--- DOCUMENT PASSAGE ---

A quick search only reveals Blackberry QNX and PlayBook OS.

Also somewhat related.  In a earlier thread someone pointed out this
out of tree module used for contiguous allocations in SOC (and other?)
environments.  It even has the option of making use of CMA.
http://processors.wiki.ti.com/index.php/CMEM_Overview

>> However, this type of implementation looks quite a
>> bit like hugetlbfs today.
>> - Both require opening a special file/device, and then calling mmap on
>>   the returned fd.  You can technically use mmap(MAP_HUGETLB), but that
>>   still ends up using hugetbfs.  BTW, there was resistance to adding the
>>   MAP_HUGETLB flag to mmap.
> 
> And I think we shouldn't really shape any API based on hugetlb.

Agree.  I only wanted to point out the similarities.
But, it does make me wonder how much of a benefit hugetlb 1G pages would
make in the the RDMA performance comparison.  The table in the presentation
show a average speedup of something like 27% (or so) for contiguous allocation
which I assume are 2GB in size.  Certainly, using hugetlb is not the ideal
case, just wondering if it does help and how much.

>> - Allocation of contiguous memory is much like 'on demand' allocation of
>>   huge pages.  There are some (not many) users that use this model.  They
>>   attempt to allocate huge pages on demand, and if not available fall back
>>   to base pages.  This is how contiguous allocations would need to work.
>>   Of course, most hugetlbfs users pre-allocate pages for their use, and
>>   this 'might' be something useful for contiguous allocations as well.
> 
> But there is still admin configuration required to consume memory from
> the pool or overcommit that pool.
> 
>> I wonder if going down the path of a separate devide/filesystem/etc for
>> contiguous allocations might be a better option.  It would keep the
>> implementation somewhat separate.  However, I would then be afraid that
>> we end up with another 'separate/special vm' as in the case of hugetlbfs
>> today.
> 
> That depends on who is actually going to use the contiguous memory. If
> we are talking about drivers to communication to the userspace then
> using driver specific fd with its mmap implementation then we do not
> need any special fs nor a seperate infrastructure. Well except for a
> library function to handle the MM side of the thing.

If we embed this functionality into device specific mmap calls it will
closely tie the usage to the devices.  However, don't we still have to
worry about potential interaction with other parts of the mm as you mention
below?  I guess that would be the library function and how it is used
by drivers.

--- DATA SHOWN ---

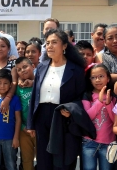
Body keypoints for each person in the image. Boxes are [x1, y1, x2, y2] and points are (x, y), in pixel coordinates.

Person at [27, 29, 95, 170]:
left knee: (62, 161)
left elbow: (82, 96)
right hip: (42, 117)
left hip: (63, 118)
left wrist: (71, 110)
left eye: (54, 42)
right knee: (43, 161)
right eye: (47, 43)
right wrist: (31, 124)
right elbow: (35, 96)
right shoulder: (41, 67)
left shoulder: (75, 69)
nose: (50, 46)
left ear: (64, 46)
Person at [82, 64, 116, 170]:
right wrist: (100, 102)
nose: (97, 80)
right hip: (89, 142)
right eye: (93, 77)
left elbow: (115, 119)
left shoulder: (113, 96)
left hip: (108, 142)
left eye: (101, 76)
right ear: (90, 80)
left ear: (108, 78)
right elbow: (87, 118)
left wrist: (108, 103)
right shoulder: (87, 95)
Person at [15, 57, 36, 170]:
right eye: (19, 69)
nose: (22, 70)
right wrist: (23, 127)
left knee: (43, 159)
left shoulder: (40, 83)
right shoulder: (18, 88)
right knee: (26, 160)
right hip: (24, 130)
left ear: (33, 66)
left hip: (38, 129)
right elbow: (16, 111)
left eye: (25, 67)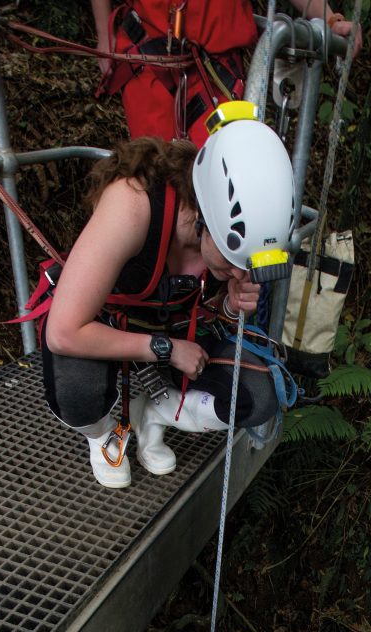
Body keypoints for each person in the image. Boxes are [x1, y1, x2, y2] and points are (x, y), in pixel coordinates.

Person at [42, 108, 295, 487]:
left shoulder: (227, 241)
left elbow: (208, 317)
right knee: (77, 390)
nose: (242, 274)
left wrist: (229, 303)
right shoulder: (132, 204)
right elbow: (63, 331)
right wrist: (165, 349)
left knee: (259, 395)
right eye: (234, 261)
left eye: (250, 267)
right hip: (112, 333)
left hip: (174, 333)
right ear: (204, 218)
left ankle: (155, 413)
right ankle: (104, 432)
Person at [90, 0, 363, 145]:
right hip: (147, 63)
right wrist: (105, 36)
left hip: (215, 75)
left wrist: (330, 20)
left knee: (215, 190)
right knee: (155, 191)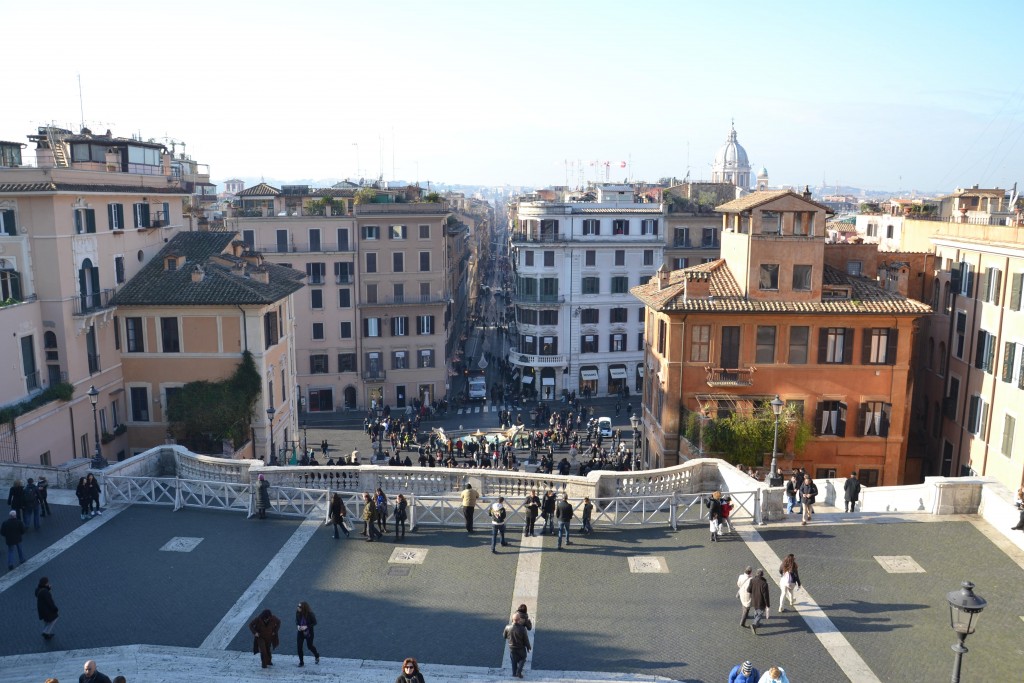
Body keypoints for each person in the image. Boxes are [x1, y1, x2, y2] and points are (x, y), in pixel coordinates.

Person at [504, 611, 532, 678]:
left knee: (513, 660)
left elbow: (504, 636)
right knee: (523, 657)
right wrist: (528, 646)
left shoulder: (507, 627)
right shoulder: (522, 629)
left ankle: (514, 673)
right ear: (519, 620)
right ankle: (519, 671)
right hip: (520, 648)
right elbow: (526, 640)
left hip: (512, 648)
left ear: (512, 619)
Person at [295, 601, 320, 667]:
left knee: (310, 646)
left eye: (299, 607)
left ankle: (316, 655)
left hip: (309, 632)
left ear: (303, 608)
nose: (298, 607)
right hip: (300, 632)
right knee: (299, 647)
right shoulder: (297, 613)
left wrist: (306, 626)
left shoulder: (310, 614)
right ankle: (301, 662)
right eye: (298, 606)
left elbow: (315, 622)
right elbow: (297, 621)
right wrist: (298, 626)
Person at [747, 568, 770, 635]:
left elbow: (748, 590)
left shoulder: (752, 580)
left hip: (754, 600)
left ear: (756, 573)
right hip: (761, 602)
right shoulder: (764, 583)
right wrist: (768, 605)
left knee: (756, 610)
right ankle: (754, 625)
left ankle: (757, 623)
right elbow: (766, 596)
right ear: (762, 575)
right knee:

---

In the thread on contiguous memory allocation, what was there resistance to adding? The lines that come after the thread are separate material and are not connected to it.

There was resistance to adding the MAP_HUGETLB flag to mmap.